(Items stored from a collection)

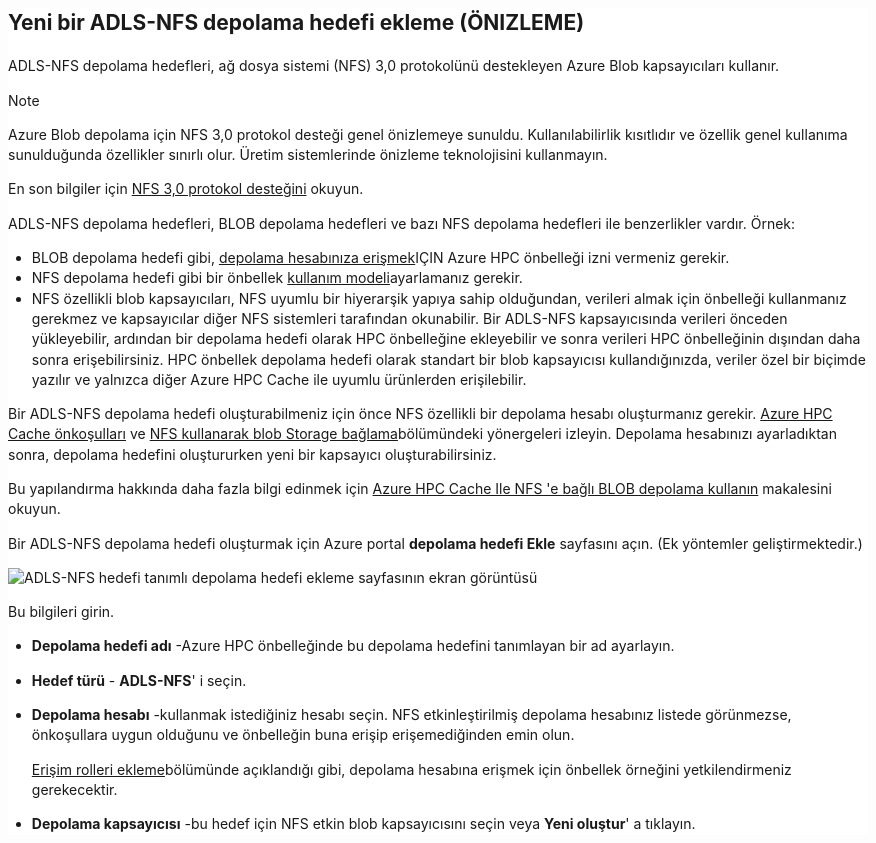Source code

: 
## <a name="add-a-new-adls-nfs-storage-target-preview"></a>Yeni bir ADLS-NFS depolama hedefi ekleme (ÖNIZLEME)

ADLS-NFS depolama hedefleri, ağ dosya sistemi (NFS) 3,0 protokolünü destekleyen Azure Blob kapsayıcıları kullanır.

> [!NOTE]
> Azure Blob depolama için NFS 3,0 protokol desteği genel önizlemeye sunuldu. Kullanılabilirlik kısıtlıdır ve özellik genel kullanıma sunulduğunda özellikler sınırlı olur. Üretim sistemlerinde önizleme teknolojisini kullanmayın.
>
> En son bilgiler için [NFS 3,0 protokol desteğini](../storage/blobs/network-file-system-protocol-support.md) okuyun.

ADLS-NFS depolama hedefleri, BLOB depolama hedefleri ve bazı NFS depolama hedefleri ile benzerlikler vardır. Örnek:

* BLOB depolama hedefi gibi, [depolama hesabınıza erişmek](#add-the-access-control-roles-to-your-account)IÇIN Azure HPC önbelleği izni vermeniz gerekir.
* NFS depolama hedefi gibi bir önbellek [kullanım modeli](#choose-a-usage-model)ayarlamanız gerekir.
* NFS özellikli blob kapsayıcıları, NFS uyumlu bir hiyerarşik yapıya sahip olduğundan, verileri almak için önbelleği kullanmanız gerekmez ve kapsayıcılar diğer NFS sistemleri tarafından okunabilir. Bir ADLS-NFS kapsayıcısında verileri önceden yükleyebilir, ardından bir depolama hedefi olarak HPC önbelleğine ekleyebilir ve sonra verileri HPC önbelleğinin dışından daha sonra erişebilirsiniz. HPC önbellek depolama hedefi olarak standart bir blob kapsayıcısı kullandığınızda, veriler özel bir biçimde yazılır ve yalnızca diğer Azure HPC Cache ile uyumlu ürünlerden erişilebilir.

Bir ADLS-NFS depolama hedefi oluşturabilmeniz için önce NFS özellikli bir depolama hesabı oluşturmanız gerekir. [Azure HPC Cache önkoşulları](hpc-cache-prerequisites.md#nfs-mounted-blob-adls-nfs-storage-requirements-preview) ve [NFS kullanarak blob Storage bağlama](../storage/blobs/network-file-system-protocol-support-how-to.md)bölümündeki yönergeleri izleyin. Depolama hesabınızı ayarladıktan sonra, depolama hedefini oluştururken yeni bir kapsayıcı oluşturabilirsiniz.

Bu yapılandırma hakkında daha fazla bilgi edinmek için [Azure HPC Cache Ile NFS 'e bağlı BLOB depolama kullanın](nfs-blob-considerations.md) makalesini okuyun.

Bir ADLS-NFS depolama hedefi oluşturmak için Azure portal **depolama hedefi Ekle** sayfasını açın. (Ek yöntemler geliştirmektedir.)

![ADLS-NFS hedefi tanımlı depolama hedefi ekleme sayfasının ekran görüntüsü](media/add-adls-target.png)

Bu bilgileri girin.

* **Depolama hedefi adı** -Azure HPC önbelleğinde bu depolama hedefini tanımlayan bir ad ayarlayın.
* **Hedef türü** - **ADLS-NFS**' i seçin.
* **Depolama hesabı** -kullanmak istediğiniz hesabı seçin. NFS etkinleştirilmiş depolama hesabınız listede görünmezse, önkoşullara uygun olduğunu ve önbelleğin buna erişip erişemediğinden emin olun.

  [Erişim rolleri ekleme](#add-the-access-control-roles-to-your-account)bölümünde açıklandığı gibi, depolama hesabına erişmek için önbellek örneğini yetkilendirmeniz gerekecektir.

* **Depolama kapsayıcısı** -bu hedef için NFS etkin blob kapsayıcısını seçin veya **Yeni oluştur**' a tıklayın.

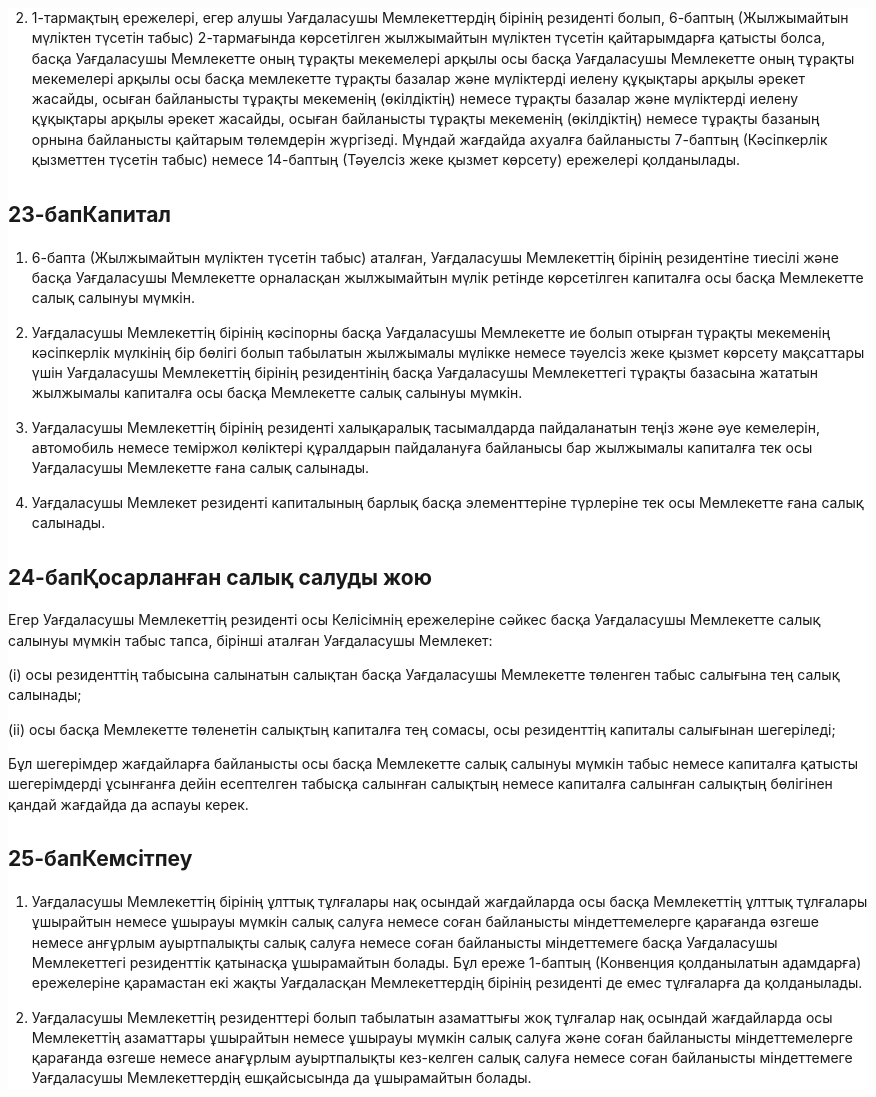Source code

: 2. 1-тармақтың ережелері, егер алушы Уағдаласушы Мемлекеттердің бірінің резиденті болып, 6-баптың (Жылжымайтын мүліктен түсетін табыс) 2-тармағында көрсетілген жылжымайтын мүліктен түсетін қайтарымдарға қатысты болса, басқа Уағдаласушы Мемлекетте оның тұрақты мекемелері арқылы осы басқа Уағдаласушы Мемлекетте оның тұрақты мекемелері арқылы осы басқа мемлекетте тұрақты базалар және мүліктерді иелену құқықтары арқылы әрекет жасайды, осыған байланысты тұрақты мекеменің (өкілдіктің) немесе тұрақты базалар және мүліктерді иелену құқықтары арқылы әрекет жасайды, осыған байланысты тұрақты мекеменің (өкілдіктің) немесе тұрақты базаның орнына байланысты қайтарым төлемдерін жүргізеді. Мұндай жағдайда ахуалға байланысты 7-баптың (Кәсіпкерлік қызметтен түсетін табыс) немесе 14-баптың (Тәуелсіз жеке қызмет көрсету) ережелері қолданылады.

## 23-бапКапитал

1. 6-бапта (Жылжымайтын мүліктен түсетін табыс) аталған, Уағдаласушы Мемлекеттің бірінің резидентіне тиесілі және басқа Уағдаласушы Мемлекетте орналасқан жылжымайтын мүлік ретінде көрсетілген капиталға осы басқа Мемлекетте салық салынуы мүмкін.

2. Уағдаласушы Мемлекеттің бірінің кәсіпорны басқа Уағдаласушы Мемлекетте ие болып отырған тұрақты мекеменің кәсіпкерлік мүлкінің бір бөлігі болып табылатын жылжымалы мүлікке немесе тәуелсіз жеке қызмет көрсету мақсаттары үшін Уағдаласушы Мемлекеттің бірінің резидентінің басқа Уағдаласушы Мемлекеттегі тұрақты базасына жататын жылжымалы капиталға осы басқа Мемлекетте салық салынуы мүмкін.

3. Уағдаласушы Мемлекеттің бірінің резиденті халықаралық тасымалдарда пайдаланатын теңіз және әуе кемелерін, автомобиль немесе теміржол көліктері құралдарын пайдалануға байланысы бар жылжымалы капиталға тек осы Уағдаласушы Мемлекетте ғана салық салынады.

4. Уағдаласушы Мемлекет резиденті капиталының барлық басқа элементтеріне түрлеріне тек осы Мемлекетте ғана салық салынады.

## 24-бапҚосарланған салық салуды жою

Егер Уағдаласушы Мемлекеттің резиденті осы Келісімнің ережелеріне сәйкес басқа Уағдаласушы Мемлекетте салық салынуы мүмкін табыс тапса, бірінші аталған Уағдаласушы Мемлекет:

(і) осы резиденттің табысына салынатын салықтан басқа Уағдаласушы Мемлекетте төленген табыс салығына тең салық салынады;

(іі) осы басқа Мемлекетте төленетін салықтың капиталға тең сомасы, осы резиденттің капиталы салығынан шегеріледі;

Бұл шегерімдер жағдайларға байланысты осы басқа Мемлекетте салық салынуы мүмкін табыс немесе капиталға қатысты шегерімдерді ұсынғанға дейін есептелген табысқа салынған салықтың немесе капиталға салынған салықтың бөлігінен қандай жағдайда да аспауы керек.

## 25-бапКемсітпеу

1. Уағдаласушы Мемлекеттің бірінің ұлттық тұлғалары нақ осындай жағдайларда осы басқа Мемлекеттің ұлттық тұлғалары ұшырайтын немесе ұшырауы мүмкін салық салуға немесе соған байланысты міндеттемелерге қарағанда өзгеше немесе анғұрлым ауыртпалықты салық салуға немесе соған байланысты міндеттемеге басқа Уағдаласушы Мемлекеттегі резиденттік қатынасқа ұшырамайтын болады. Бұл ереже 1-баптың (Конвенция қолданылатын адамдарға) ережелеріне қарамастан екі жақты Уағдаласқан Мемлекеттердің бірінің резиденті де емес тұлғаларға да қолданылады.

2. Уағдаласушы Мемлекеттің резиденттері болып табылатын азаматтығы жоқ тұлғалар нақ осындай жағдайларда осы Мемлекеттің азаматтары ұшырайтын немесе ұшырауы мүмкін салық салуға және соған байланысты міндеттемелерге қарағанда өзгеше немесе анағұрлым ауыртпалықты кез-келген салық салуға немесе соған байланысты міндеттемеге Уағдаласушы Мемлекеттердің ешқайсысында да ұшырамайтын болады.
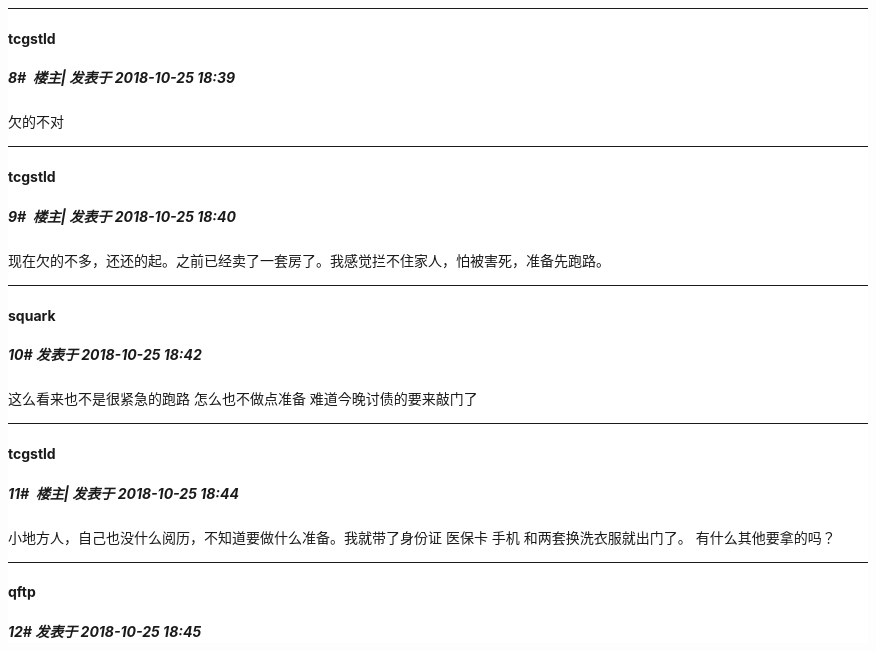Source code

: 

*****

####  tcgstld  
##### 8#         楼主| 发表于 2018-10-25 18:39




欠的不对







*****

####  tcgstld  
##### 9#         楼主| 发表于 2018-10-25 18:40




现在欠的不多，还还的起。之前已经卖了一套房了。我感觉拦不住家人，怕被害死，准备先跑路。







*****

####  squark  
##### 10#       发表于 2018-10-25 18:42




这么看来也不是很紧急的跑路 怎么也不做点准备 难道今晚讨债的要来敲门了







*****

####  tcgstld  
##### 11#         楼主| 发表于 2018-10-25 18:44




小地方人，自己也没什么阅历，不知道要做什么准备。我就带了身份证 医保卡 手机 和两套换洗衣服就出门了。 有什么其他要拿的吗？







*****

####  qftp  
##### 12#       发表于 2018-10-25 18:45
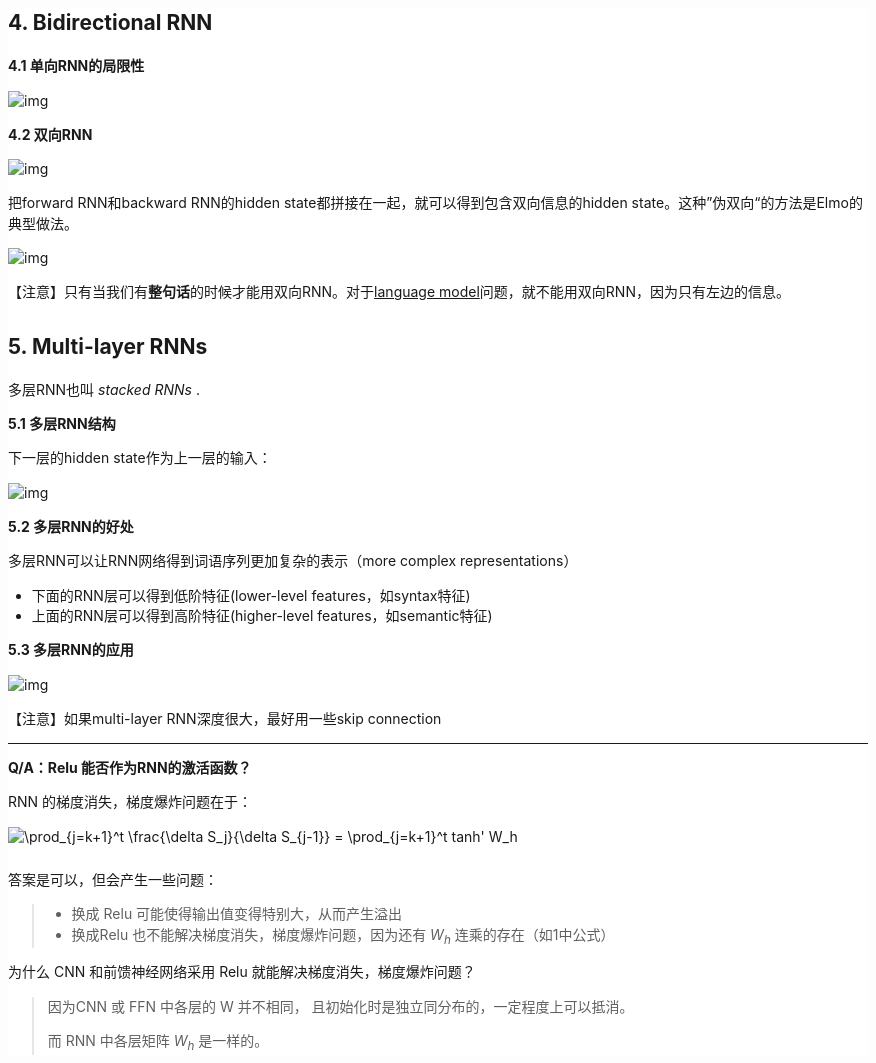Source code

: 

## 4. Bidirectional RNN

**4.1 单向RNN的局限性**

![img](https://pic4.zhimg.com/80/v2-ebd81b5aaba5a72830b029278bb5e57f_1440w.jpg)



**4.2 双向RNN**

![img](https://pic2.zhimg.com/80/v2-4af3f06f2b694822af50fe8a55939295_1440w.jpg)

把forward RNN和backward RNN的hidden state都拼接在一起，就可以得到包含双向信息的hidden state。这种”伪双向“的方法是Elmo的典型做法。



![img](https://pic1.zhimg.com/80/v2-a1ffc8f6e56e5045d13350ac1159899c_1440w.jpg)

【注意】只有当我们有**整句话**的时候才能用双向RNN。对于[language model](https://www.zhihu.com/search?q=language+model&search_source=Entity&hybrid_search_source=Entity&hybrid_search_extra=%7B%22sourceType%22%3A%22article%22%2C%22sourceId%22%3A407089165%7D)问题，就不能用双向RNN，因为只有左边的信息。



## 5. Multi-layer RNNs

多层RNN也叫 *stacked RNNs* .

**5.1 多层RNN结构**

下一层的hidden state作为上一层的输入：

![img](https://pic4.zhimg.com/80/v2-c7d1179aa11ce93d0199730f976526b3_1440w.jpg)



**5.2 多层RNN的好处**

多层RNN可以让RNN网络得到词语序列更加复杂的表示（more complex representations）

- 下面的RNN层可以得到低阶特征(lower-level features，如syntax特征)
- 上面的RNN层可以得到高阶特征(higher-level features，如semantic特征)

**5.3 多层RNN的应用**

![img](https://pic3.zhimg.com/80/v2-ddb0c586910dae579d4cdb0739c7dd8a_1440w.jpg)

【注意】如果multi-layer RNN深度很大，最好用一些skip connection



----



**Q/A：Relu 能否作为RNN的激活函数？**

RNN 的梯度消失，梯度爆炸问题在于： 

 ![\prod_{j=k+1}^t \frac{\delta S_j}{\delta S_{j-1}} = \prod_{j=k+1}^t tanh' W_h](https://www.zhihu.com/equation?tex=%5Cprod_%7Bj%3Dk%2B1%7D%5Et%20%5Cfrac%7B%5Cdelta%20S_j%7D%7B%5Cdelta%20S_%7Bj-1%7D%7D%20%3D%20%5Cprod_%7Bj%3Dk%2B1%7D%5Et%20tanh%27%20W_h)  

### 

答案是可以，但会产生一些问题：

> - 换成 Relu 可能使得输出值变得特别大，从而产生溢出
> - 换成Relu 也不能解决梯度消失，梯度爆炸问题，因为还有 $W_h$ 连乘的存在（如1中公式）

为什么 CNN 和前馈神经网络采用 Relu 就能解决梯度消失，梯度爆炸问题？

> 因为CNN 或 FFN 中各层的 W 并不相同， 且初始化时是独立同分布的，一定程度上可以抵消。
>
> 而 RNN 中各层矩阵 $W_h$ 是一样的。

▸ Instruction
Reproduce the items starting at the very beginning and ending with the line that contains "ADLS-NFS depolama hedefleri, ağ", including both ends. Leave the pictures out of your answer.

▸ Written answer
Source code

: 
## <a name="add-a-new-adls-nfs-storage-target-preview"></a>Yeni bir ADLS-NFS depolama hedefi ekleme (ÖNIZLEME)

ADLS-NFS depolama hedefleri, ağ dosya sistemi (NFS) 3,0 protokolünü destekleyen Azure Blob kapsayıcıları kullanır.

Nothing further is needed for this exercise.